Mit dem Märzhasen zur Hip Hop-Party
Nina Kurzeja: „Alice im Iconland“ im Theaterhaus Stuttgart
Nina Kurzejas und Katja Prussas' Tanzstück „MM“ im Stuttgarter Theaterhaus
Die Show beginnt, dramaturgisch korrekt, um 20.15 Uhr, sozusagen direkt nach der Tagesschau. Nur sitzt das Publikum nicht vor dem Gerät, sondern im Fernsehstudio, das im kleinen Saal des Stuttgarter Theaterhauses eingerichtet wurde. Auf dem Programm steht die Uraufführung „MM – Die ultimative Quiz-Tanzshow“ von Katja Prussas (Regie) und Nina Kurzeja (Choreografie). Die Kandidatin ist die verhuschte Dolores Becker (Pilar Murube), als Quizmaster fungiert der Schauspieler Christian A. Koch, in seinem langweilig-blauen Anzug und mit seinem routinierten Moderator-Gehabe etwa so charismatisch wie unser aller Max Schautzer. Es geht darum, zehn Fragen zu Marilyn Monroe richtig zu beantworten, um einen Fernseher zu gewinnen.
Was zunächst nur wie ein weiterer Beitrag zum sattsam bekannten, „neuen Verständnis“ des vor vierzig Jahren gestorbenen Sex-Symbols des amerikanischen Films anmutet, das entwickelt sich bald zu einer Art Hommage an seine wirklichen Fans, die der Monroe in echter Liebe anhängen. Die Kandidatin kennt selbstverständlich alle Antworten und scheint sich dem Gewinn in Windeseile zu nähern. Aber gewisse Schlüsselwörter in den Fragen lassen ihre Gedanken abschweifen und sich beinahe in den Gegenstand ihrer Verehrung verwandeln. Sie beginnt Stimmungen aus Filmen zu tanzen und das, was sie aus Interviews mit der Monroe als deren eigentliche Wahrheit herausgehört zu haben glaubt.

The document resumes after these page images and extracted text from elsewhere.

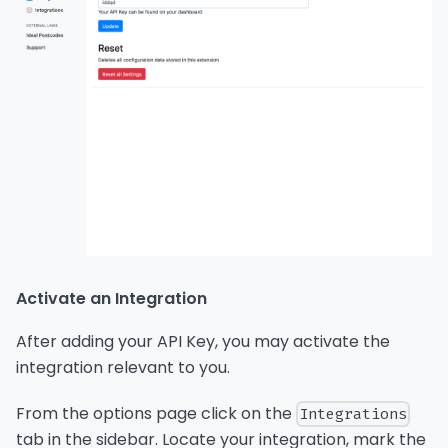
Activate an Integration
After adding your API Key, you may activate the
integration relevant to you.
From the options page click on the
Integrations
tab in the sidebar. Locate your integration, mark the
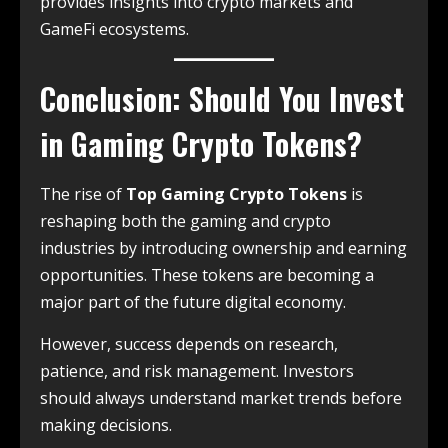
provides insights into crypto markets and
GameFi ecosystems.
Conclusion: Should You Invest
in Gaming Crypto Tokens?
The rise of
Top Gaming Crypto Tokens
is
reshaping both the gaming and crypto
industries by introducing ownership and earning
opportunities. These tokens are becoming a
major part of the future digital economy.
However, success depends on research,
patience, and risk management. Investors
should always understand market trends before
making decisions.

Das sind sehr sanfte, weiche, intensive, in sich gekehrte Bewegungsfolgen, nichts weniger als spektakulär oder etwa gar erotisch. Pilar Murube bekommt diese Stimmen nicht mehr aus dem Kopf, die bei der Erwähnung der Jugend ihres Idols und seiner Eltern, ihrer Probleme mit dem Ruhm und des nicht wirklich geliebt Werdens erklingen, und sie will sie wohl auch nicht überhören. Der Quizmaster versucht verzweifelt, sie in die Wirklichkeit zurückzuholen, um mit seiner Sendung fortfahren zu können, aber irgendwann ist Dolores Becker endgültig in Marilyn Monroe verschwunden. Erst als aus dem Radio die Nachricht von deren Tod zu hören ist, stülpt sie sich eine blonde Perücke über und posiert in jenem berühmten, weißen Kleid aus dem Film „Das verflixte siebte Jahr“.

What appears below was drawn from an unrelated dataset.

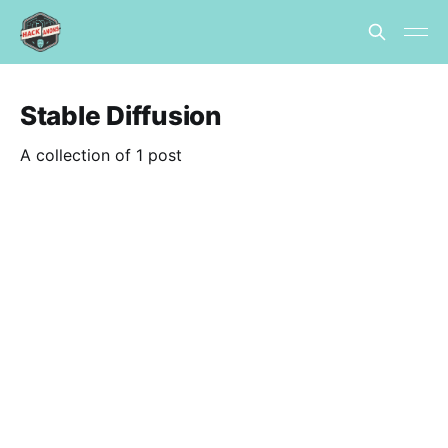
Stable Diffusion
A collection of 1 post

Die Kandidatin gewinnt zwar den Preis nicht, aber sie beschämt mit ihrer schlichten Liebe und Anteilnahme die Geschäftemacherei mit der Monroe. Mit wenigen Requisiten aus den Sechzigern und einer von Roderik Vanderstraeten arrangierten Klangkulisse aus einschlägiger Musik und originalen Soundtracks schaffen Prussas und Kurzeja eine unaufdringlich-authentische Atmosphäre, in der sich Pilar Murube, wie Nina Kurzeja durch ihre häufige Mitwirkung beim Marco-Santi-Danse-Ensemble bekannt, erneut als eine beeindruckende Bühnenpersönlichkeit erweist.
Ihr werden allerdings durch die lichte, unprätentiöse Choreografie viele Möglichkeiten zu einer eigenen Interpretation geboten, die sie auch weidlich nutzt. Dieses intime Kammerspiel scheint überhaupt das Ergebnis einer harmonischen Ensemblearbeit zu sein, so rund und schlüssig, wie es während seiner knapp einstündigen Spielzeit anzuschauen ist. Besonders bemerkenswert, dass Nina Kurzja schon bei ihrer ersten Choreografie zu einer eigenen Form gefunden hat, die nur wenige Santi-Einflüsse erkennen lässt. Von ihr kann man noch einiges erwarten.